* _Enunciado da tarefa a_
As afirmações a seguir estão de acordo com o texto sobre Mércia Nakashima? Responda sim ou não para cada uma e cite literalmente as palavras do texto que decidem a resposta: (i) Mércia tinha 28 anos na época dos fatos; (ii) Mércia era médica por formação; (iii) Mércia ainda namorava Mizael quando foi morta.

In Memoriam: Mércia Nakashima
- Luana
- 23 de mai. de 2021
- 5 min de leitura
Lembro-me bem do dia em que o corpo de Mércia Nakashima foi encontrado, a imagem transmitida pelo helicóptero da TV Band mostrando seu irmão Márcio chorando na frente do corpo da irmã sem vida dificilmente sairá da minha cabeça. Eu tinha 16 anos, acompanhei o caso de perto. Na época, o termo “feminicídio” ainda não era popular, apesar desse tipo de crime acontecer frequentemente com as mulheres brasileiras. Mércia entrou para as estatísticas, após ter sido assassinada por seu companheiro Mizael Bispo, todo o caso foi televisionado, desde a angústia dos familiares pela busca de informações até a localização de seu corpo na represa de Nazaré Paulista, e tenho certeza de que marcou inúmeras meninas/mulheres do país, que começaram a entender que o perigo pode estar do nosso lado.
Não há fórmulas para entender um feminicídio, mas a causa exata é certa: machismo estrutural e o sentimento de posse do companheiro. Mércia já não namorava Mizael quando foi morta, ela tinha se livrado de um relacionamento abusivo, porém, inconformado, ele tirou sua vida. Negou, como todos os feminicidas fazem, mas as evidências não mentem! Não podemos esquecer Mércia, precisamos honrá-la e combater esse tipo de crime que fere nosso direito de existir.

RELEMBRE O CASO:
Mércia Mikie Nakashima nasceu no dia 6 de outubro de 1981, em Guarulhos-São Paulo, era advogada por formação, e tinha 28 anos na época dos fatos. O dia 23 de maio de 2010, foi o último dia em que a família de Mércia a viu com vida. Após um almoço de família, na casa de sua avó, eram 18h30 quando ela decidiu voltar para casa, o caminho de volta não era muito longo, demorava cerca de 5 a 10 minutos, porém, segundo relato dos familiares, antes de sair, Mércia recebeu um telefonema: era seu ex-namorado e seu ex-sócio num escritório de advocacia, Mizael Bispo de Souza.

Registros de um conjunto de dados

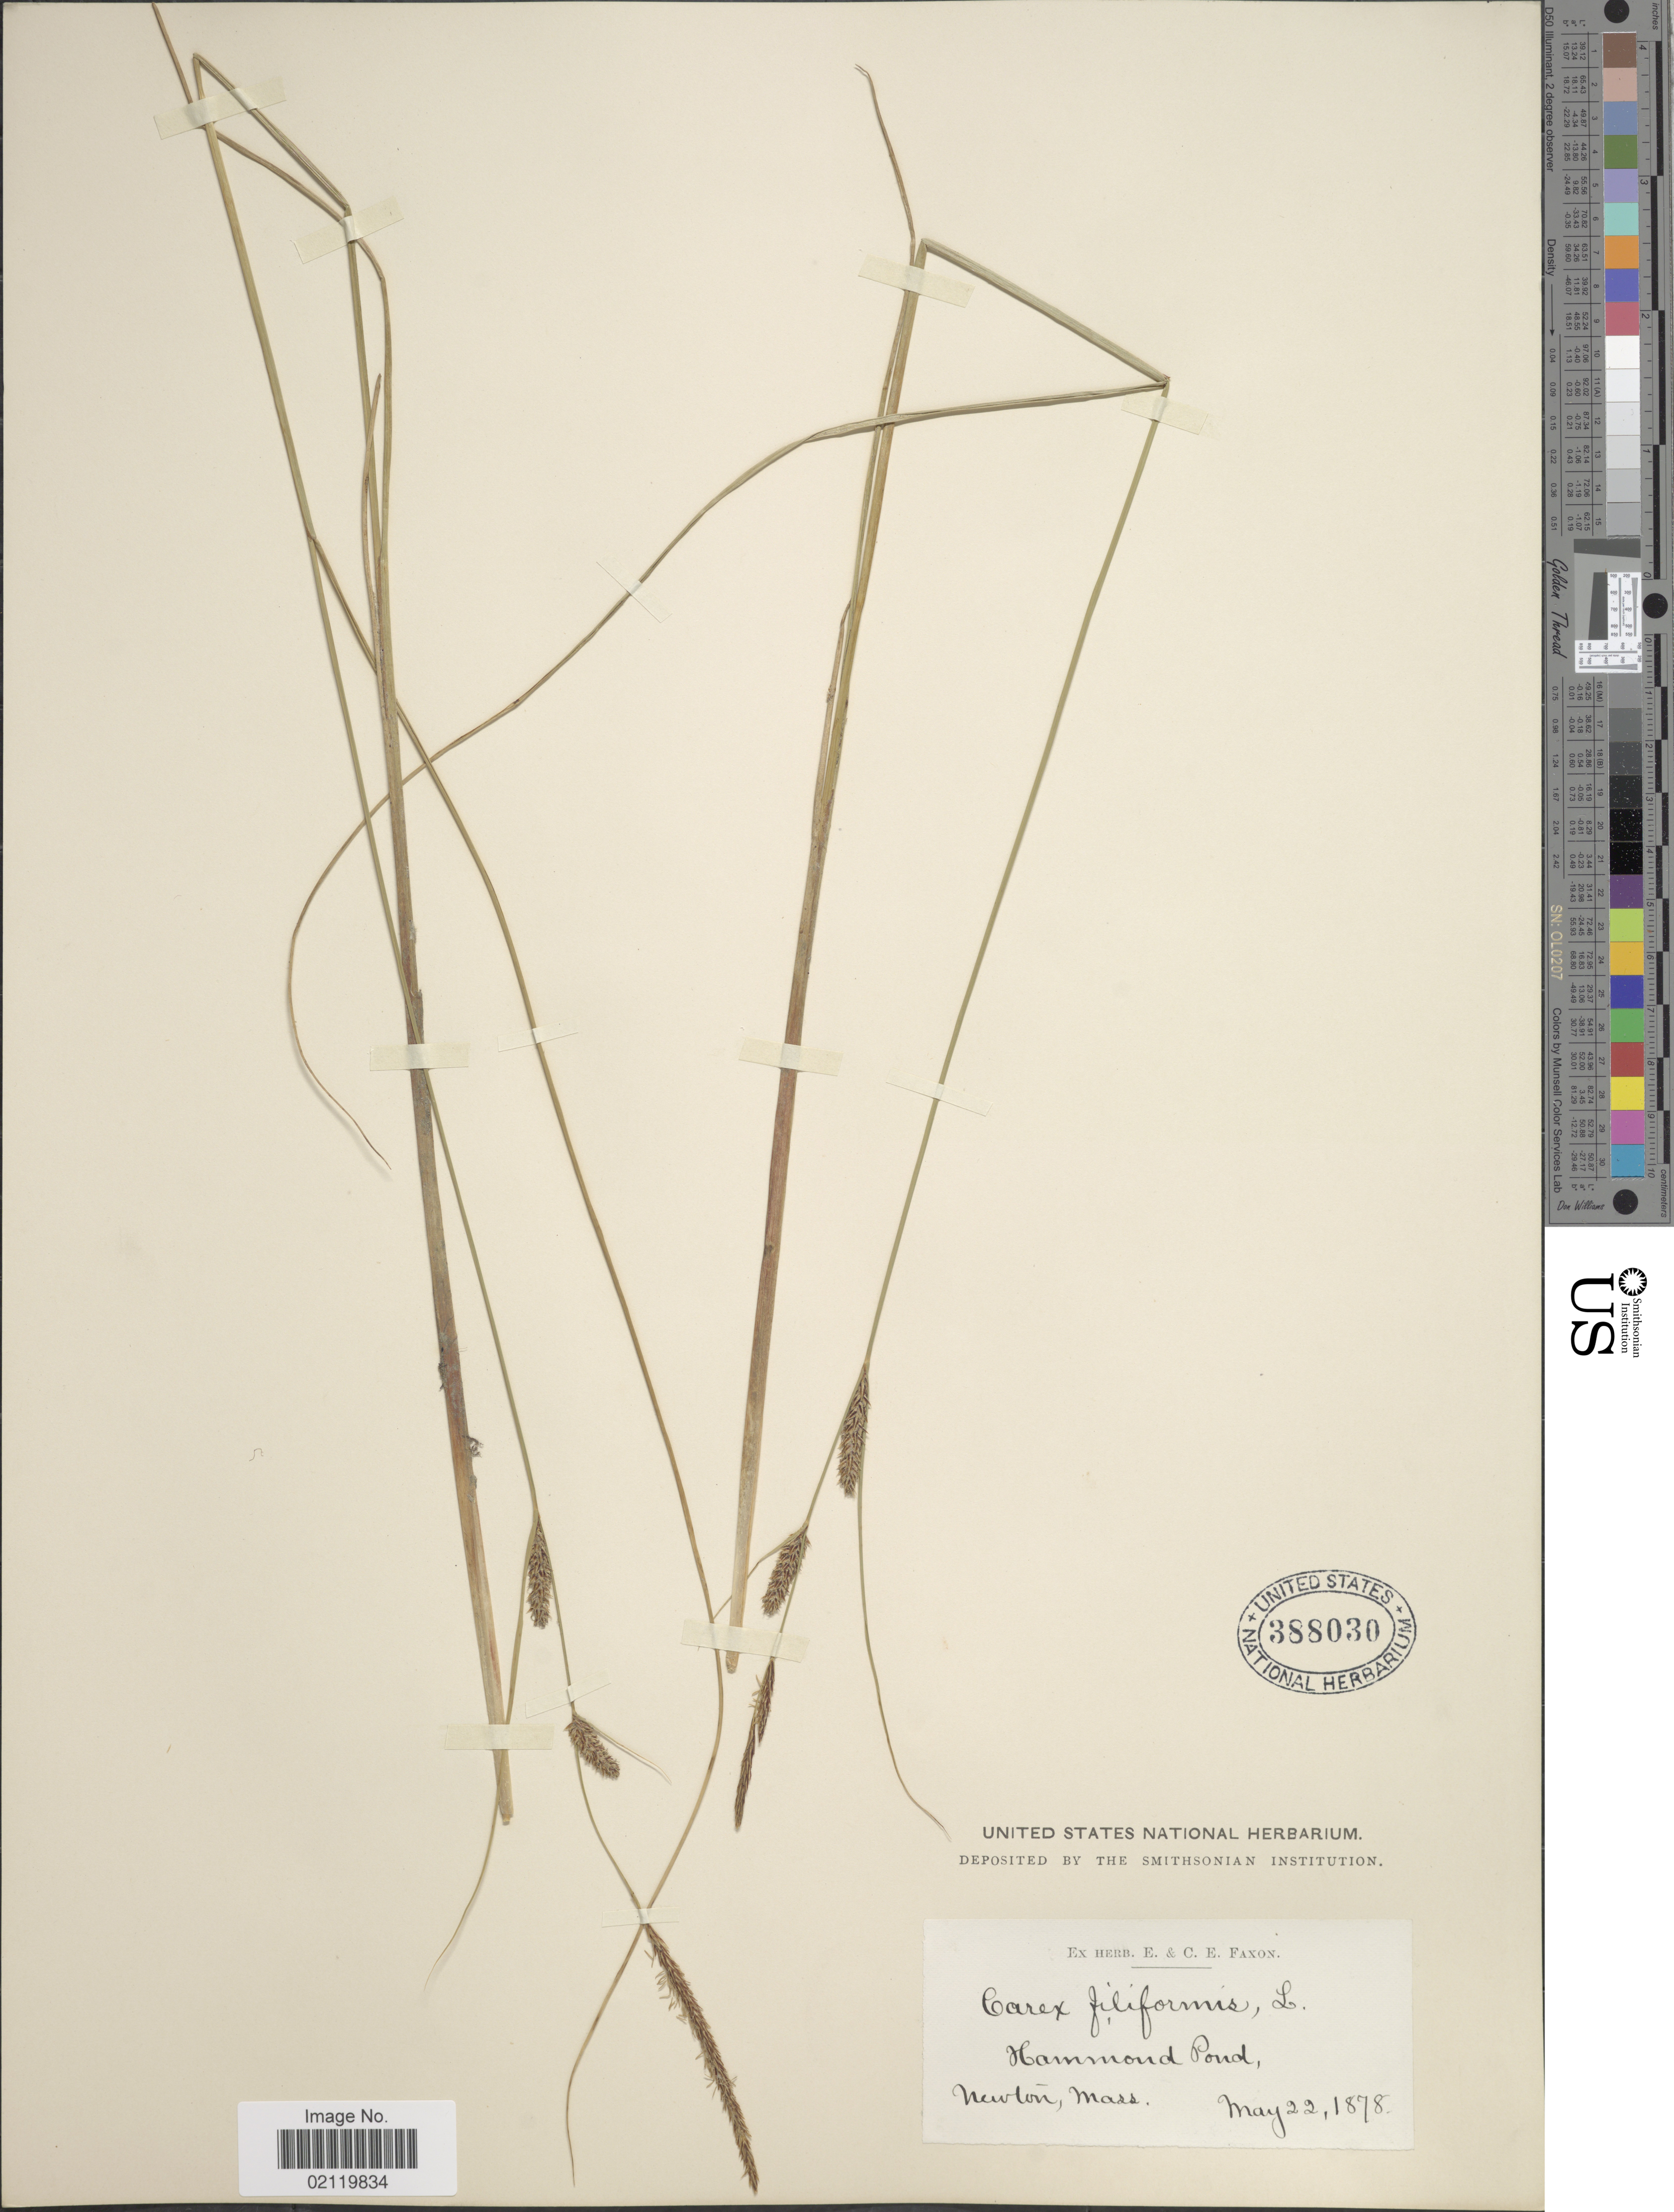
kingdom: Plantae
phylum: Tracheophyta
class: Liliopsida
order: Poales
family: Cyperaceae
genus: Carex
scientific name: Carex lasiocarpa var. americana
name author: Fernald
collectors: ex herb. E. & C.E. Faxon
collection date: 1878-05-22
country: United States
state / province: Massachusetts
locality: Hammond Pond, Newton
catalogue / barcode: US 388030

* _Enunciado da tarefa b_
Atualize os registros, começando na linha que contém "name author: Fernald" e terminando no fim dos registros. Troque "locality" por "site", mantenha todo o resto inalterado e apresente somente essas linhas.

* _Resposta completa a_
(i) Sim: "tinha 28 anos na época dos fatos".
(ii) Não: "era advogada por formação".
(iii) Não: "Mércia já não namorava Mizael quando foi morta".

* _Resposta completa b_
name author: Fernald
collectors: ex herb. E. & C.E. Faxon
collection date: 1878-05-22
country: United States
state / province: Massachusetts
site: Hammond Pond, Newton
catalogue / barcode: US 388030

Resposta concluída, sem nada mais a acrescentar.